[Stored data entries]
+++

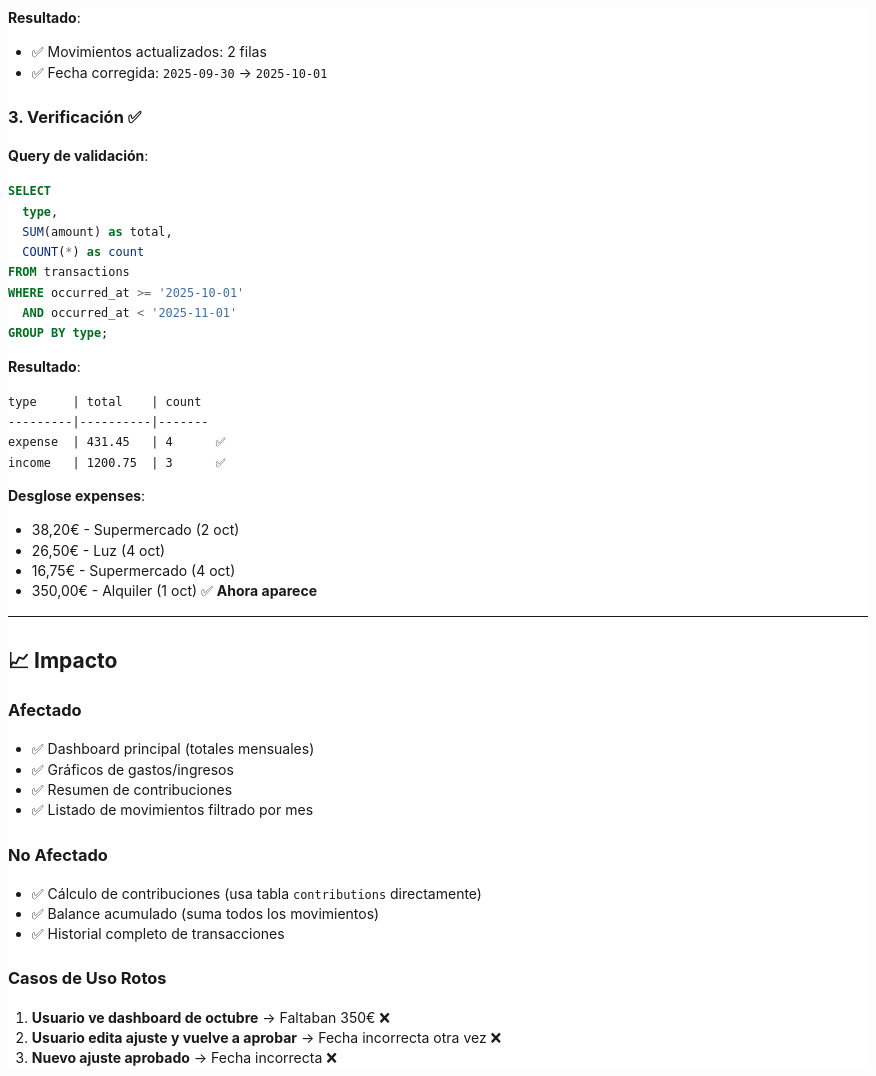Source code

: **Resultado**:
- ✅ Movimientos actualizados: 2 filas
- ✅ Fecha corregida: `2025-09-30` → `2025-10-01`

### 3. Verificación ✅

**Query de validación**:
```sql
SELECT 
  type,
  SUM(amount) as total,
  COUNT(*) as count
FROM transactions
WHERE occurred_at >= '2025-10-01' 
  AND occurred_at < '2025-11-01'
GROUP BY type;
```

**Resultado**:
```
type     | total    | count
---------|----------|-------
expense  | 431.45   | 4      ✅
income   | 1200.75  | 3      ✅
```

**Desglose expenses**:
- 38,20€ - Supermercado (2 oct)
- 26,50€ - Luz (4 oct)
- 16,75€ - Supermercado (4 oct)
- 350,00€ - Alquiler (1 oct) ✅ **Ahora aparece**

---

## 📈 Impacto

### Afectado
- ✅ Dashboard principal (totales mensuales)
- ✅ Gráficos de gastos/ingresos
- ✅ Resumen de contribuciones
- ✅ Listado de movimientos filtrado por mes

### No Afectado
- ✅ Cálculo de contribuciones (usa tabla `contributions` directamente)
- ✅ Balance acumulado (suma todos los movimientos)
- ✅ Historial completo de transacciones

### Casos de Uso Rotos
1. **Usuario ve dashboard de octubre** → Faltaban 350€ ❌
2. **Usuario edita ajuste y vuelve a aprobar** → Fecha incorrecta otra vez ❌
3. **Nuevo ajuste aprobado** → Fecha incorrecta ❌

+++

Return, word for word, every line from the line with "### Casos de Uso Rotos" to the final line of the data.

### Casos de Uso Rotos
1. **Usuario ve dashboard de octubre** → Faltaban 350€ ❌
2. **Usuario edita ajuste y vuelve a aprobar** → Fecha incorrecta otra vez ❌
3. **Nuevo ajuste aprobado** → Fecha incorrecta ❌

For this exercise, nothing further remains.